The second of your suggested meanings was the intended one.

“Of most concern…is the sentence ‘Their graves, in these places, may not identify them as military.’ The intent of the wording ‘may not’ is unclean Is it intended in an informatory sense; that is, people may find that former military personnel’s graves in these places have no indication that they were in the armed forces? Or is it intended in a prohibitive sense…lf the latter, what right does VANZ or any other authority have to dictate what a person’s headstone does or does not have regarding their military service?”

The first of your suggested meanings was the intended one. In the context of a public or private cemetery, we’d see it as the family’s role to decide whether, or how, service details are to be displayed.

An exception is when, for a veteran with eligible service, we are ourselves providing funding for the memorial. So long as this is for a public or private cemetery or urupa, it is still for the family to decide whether to inscribe service details; but we would expect any that are inscribed to be accurate. Memorials in service cemeteries, on the other hand, must follow a standard style in the inscription (including of service details) as well as in overall appearance. This is for the sake of uniformity and equality.

“The statement that Navy veterans also have the option of having their ashes scattered at sea is erroneous.

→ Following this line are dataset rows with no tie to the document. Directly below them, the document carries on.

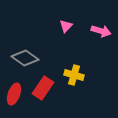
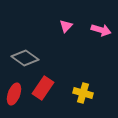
pink arrow: moved 1 px up
yellow cross: moved 9 px right, 18 px down
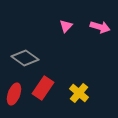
pink arrow: moved 1 px left, 3 px up
yellow cross: moved 4 px left; rotated 24 degrees clockwise
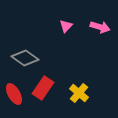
red ellipse: rotated 50 degrees counterclockwise
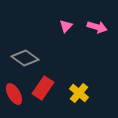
pink arrow: moved 3 px left
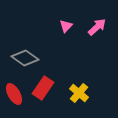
pink arrow: rotated 60 degrees counterclockwise
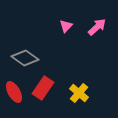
red ellipse: moved 2 px up
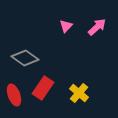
red ellipse: moved 3 px down; rotated 10 degrees clockwise
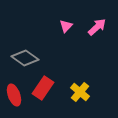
yellow cross: moved 1 px right, 1 px up
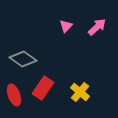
gray diamond: moved 2 px left, 1 px down
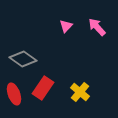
pink arrow: rotated 90 degrees counterclockwise
red ellipse: moved 1 px up
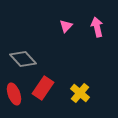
pink arrow: rotated 30 degrees clockwise
gray diamond: rotated 12 degrees clockwise
yellow cross: moved 1 px down
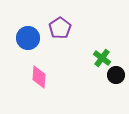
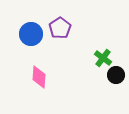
blue circle: moved 3 px right, 4 px up
green cross: moved 1 px right
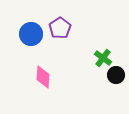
pink diamond: moved 4 px right
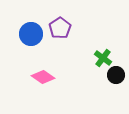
pink diamond: rotated 60 degrees counterclockwise
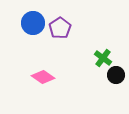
blue circle: moved 2 px right, 11 px up
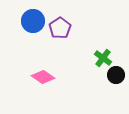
blue circle: moved 2 px up
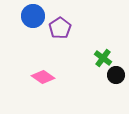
blue circle: moved 5 px up
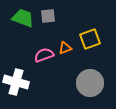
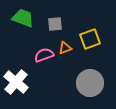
gray square: moved 7 px right, 8 px down
white cross: rotated 25 degrees clockwise
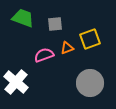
orange triangle: moved 2 px right
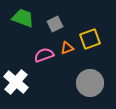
gray square: rotated 21 degrees counterclockwise
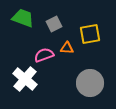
gray square: moved 1 px left
yellow square: moved 5 px up; rotated 10 degrees clockwise
orange triangle: rotated 24 degrees clockwise
white cross: moved 9 px right, 3 px up
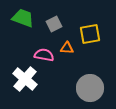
pink semicircle: rotated 30 degrees clockwise
gray circle: moved 5 px down
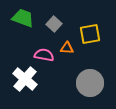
gray square: rotated 21 degrees counterclockwise
gray circle: moved 5 px up
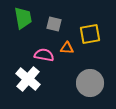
green trapezoid: rotated 60 degrees clockwise
gray square: rotated 28 degrees counterclockwise
white cross: moved 3 px right
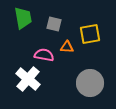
orange triangle: moved 1 px up
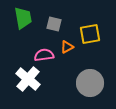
orange triangle: rotated 32 degrees counterclockwise
pink semicircle: rotated 18 degrees counterclockwise
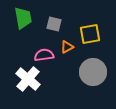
gray circle: moved 3 px right, 11 px up
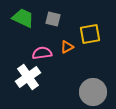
green trapezoid: rotated 55 degrees counterclockwise
gray square: moved 1 px left, 5 px up
pink semicircle: moved 2 px left, 2 px up
gray circle: moved 20 px down
white cross: moved 2 px up; rotated 15 degrees clockwise
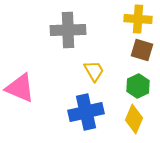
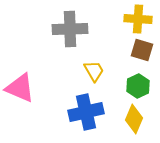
gray cross: moved 2 px right, 1 px up
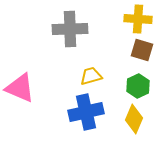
yellow trapezoid: moved 3 px left, 5 px down; rotated 75 degrees counterclockwise
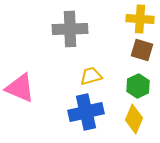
yellow cross: moved 2 px right
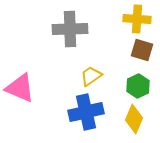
yellow cross: moved 3 px left
yellow trapezoid: rotated 20 degrees counterclockwise
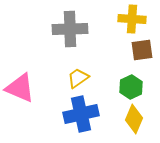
yellow cross: moved 5 px left
brown square: rotated 25 degrees counterclockwise
yellow trapezoid: moved 13 px left, 2 px down
green hexagon: moved 7 px left, 1 px down
blue cross: moved 5 px left, 2 px down
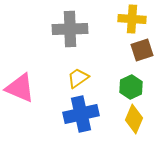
brown square: rotated 10 degrees counterclockwise
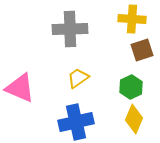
blue cross: moved 5 px left, 8 px down
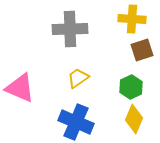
blue cross: rotated 36 degrees clockwise
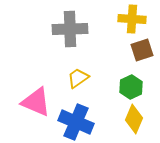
pink triangle: moved 16 px right, 14 px down
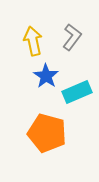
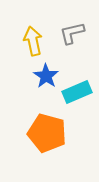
gray L-shape: moved 4 px up; rotated 140 degrees counterclockwise
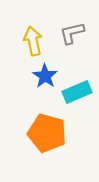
blue star: moved 1 px left
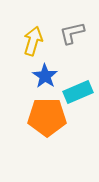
yellow arrow: rotated 28 degrees clockwise
cyan rectangle: moved 1 px right
orange pentagon: moved 16 px up; rotated 15 degrees counterclockwise
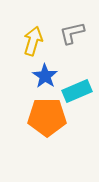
cyan rectangle: moved 1 px left, 1 px up
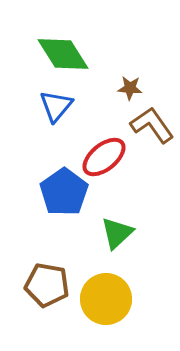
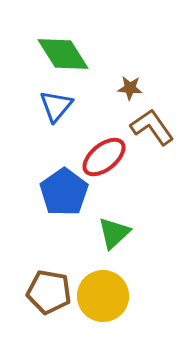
brown L-shape: moved 2 px down
green triangle: moved 3 px left
brown pentagon: moved 2 px right, 7 px down
yellow circle: moved 3 px left, 3 px up
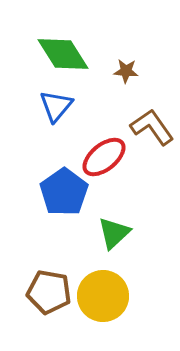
brown star: moved 4 px left, 17 px up
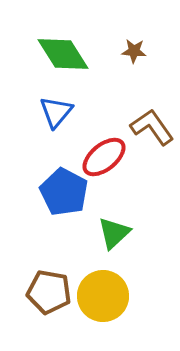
brown star: moved 8 px right, 20 px up
blue triangle: moved 6 px down
blue pentagon: rotated 9 degrees counterclockwise
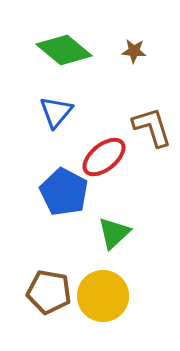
green diamond: moved 1 px right, 4 px up; rotated 18 degrees counterclockwise
brown L-shape: rotated 18 degrees clockwise
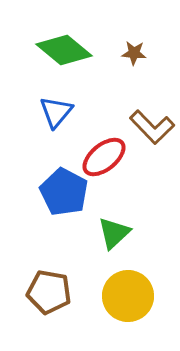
brown star: moved 2 px down
brown L-shape: rotated 153 degrees clockwise
yellow circle: moved 25 px right
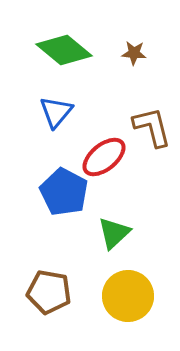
brown L-shape: rotated 150 degrees counterclockwise
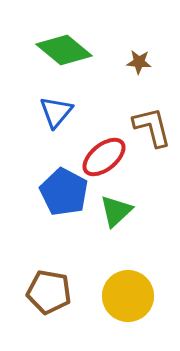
brown star: moved 5 px right, 9 px down
green triangle: moved 2 px right, 22 px up
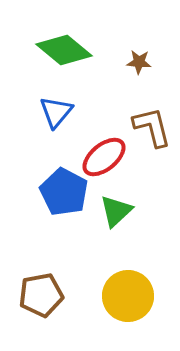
brown pentagon: moved 8 px left, 3 px down; rotated 21 degrees counterclockwise
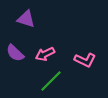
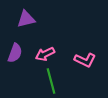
purple triangle: rotated 30 degrees counterclockwise
purple semicircle: rotated 114 degrees counterclockwise
green line: rotated 60 degrees counterclockwise
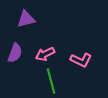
pink L-shape: moved 4 px left
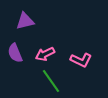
purple triangle: moved 1 px left, 2 px down
purple semicircle: rotated 138 degrees clockwise
green line: rotated 20 degrees counterclockwise
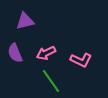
pink arrow: moved 1 px right, 1 px up
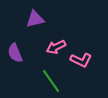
purple triangle: moved 10 px right, 2 px up
pink arrow: moved 10 px right, 6 px up
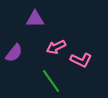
purple triangle: rotated 12 degrees clockwise
purple semicircle: moved 1 px left; rotated 120 degrees counterclockwise
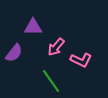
purple triangle: moved 2 px left, 8 px down
pink arrow: rotated 24 degrees counterclockwise
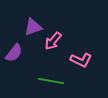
purple triangle: rotated 18 degrees counterclockwise
pink arrow: moved 3 px left, 6 px up
green line: rotated 45 degrees counterclockwise
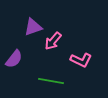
purple semicircle: moved 6 px down
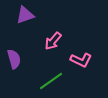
purple triangle: moved 8 px left, 12 px up
purple semicircle: rotated 54 degrees counterclockwise
green line: rotated 45 degrees counterclockwise
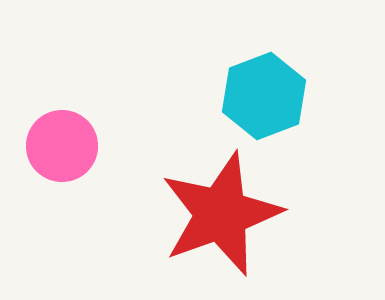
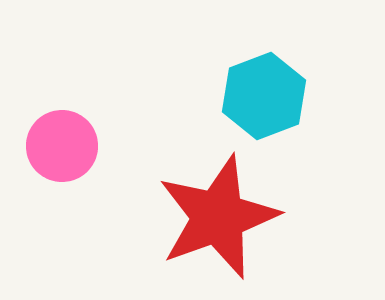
red star: moved 3 px left, 3 px down
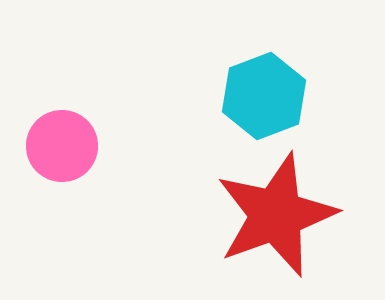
red star: moved 58 px right, 2 px up
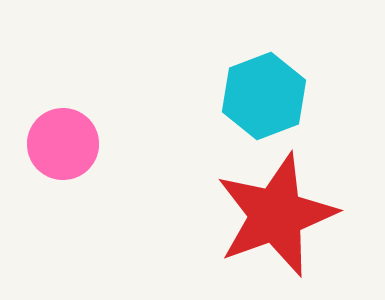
pink circle: moved 1 px right, 2 px up
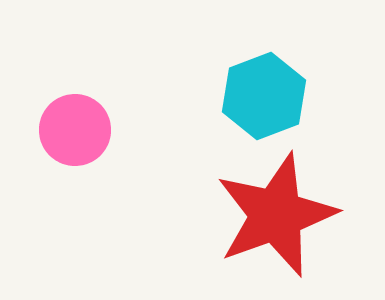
pink circle: moved 12 px right, 14 px up
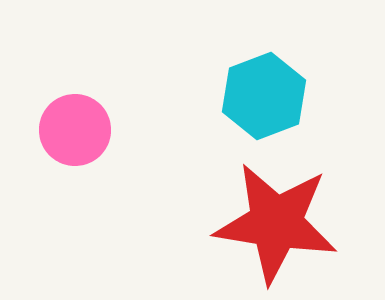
red star: moved 8 px down; rotated 29 degrees clockwise
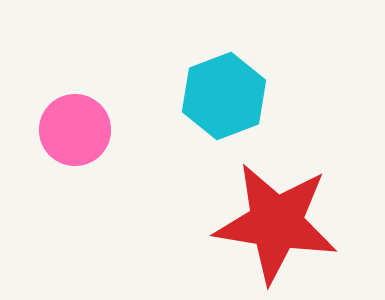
cyan hexagon: moved 40 px left
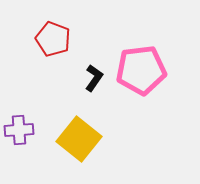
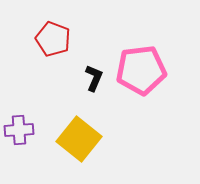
black L-shape: rotated 12 degrees counterclockwise
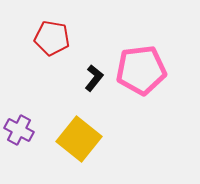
red pentagon: moved 1 px left, 1 px up; rotated 12 degrees counterclockwise
black L-shape: rotated 16 degrees clockwise
purple cross: rotated 32 degrees clockwise
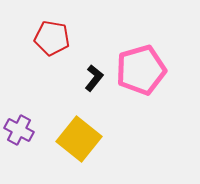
pink pentagon: rotated 9 degrees counterclockwise
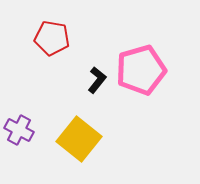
black L-shape: moved 3 px right, 2 px down
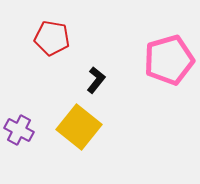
pink pentagon: moved 28 px right, 10 px up
black L-shape: moved 1 px left
yellow square: moved 12 px up
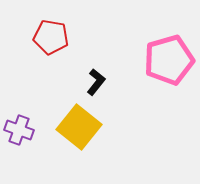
red pentagon: moved 1 px left, 1 px up
black L-shape: moved 2 px down
purple cross: rotated 8 degrees counterclockwise
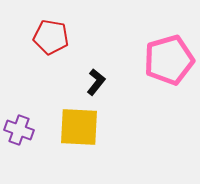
yellow square: rotated 36 degrees counterclockwise
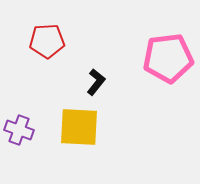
red pentagon: moved 4 px left, 4 px down; rotated 12 degrees counterclockwise
pink pentagon: moved 1 px left, 2 px up; rotated 9 degrees clockwise
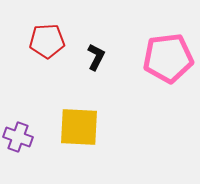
black L-shape: moved 25 px up; rotated 12 degrees counterclockwise
purple cross: moved 1 px left, 7 px down
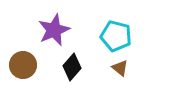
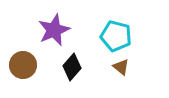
brown triangle: moved 1 px right, 1 px up
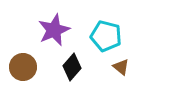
cyan pentagon: moved 10 px left
brown circle: moved 2 px down
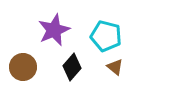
brown triangle: moved 6 px left
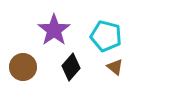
purple star: rotated 12 degrees counterclockwise
black diamond: moved 1 px left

We certainly didn’t intend any suggestion that some Navy personnel might be ineligible for this. Indeed, the article referred readers to a fuller story (two pages on) describing the scattering of two veterans’ ashes from an RNZN vessel, and the service conducted by a Navy chaplain. That second story explained the scattering of ashes at sea as “a ceremony the Navy provides to Navy and ex-Navy personnel”. It also quoted the officiating chaplain to the effect that “the service is for Navy and ex-Navy, New Zealand and foreign, or the partner or child of an exNavy or serving Navy person”

Ongoing work at improving our communications

We continue to put significant effort into improving our communications with veterans and I appreciate your feedback as helping us to do so.

Yours sincerely

Marti Eller
Deputy Head of Veterans’ Affairs

Will we see a retraction or correction in the next issue.  We will wait and see.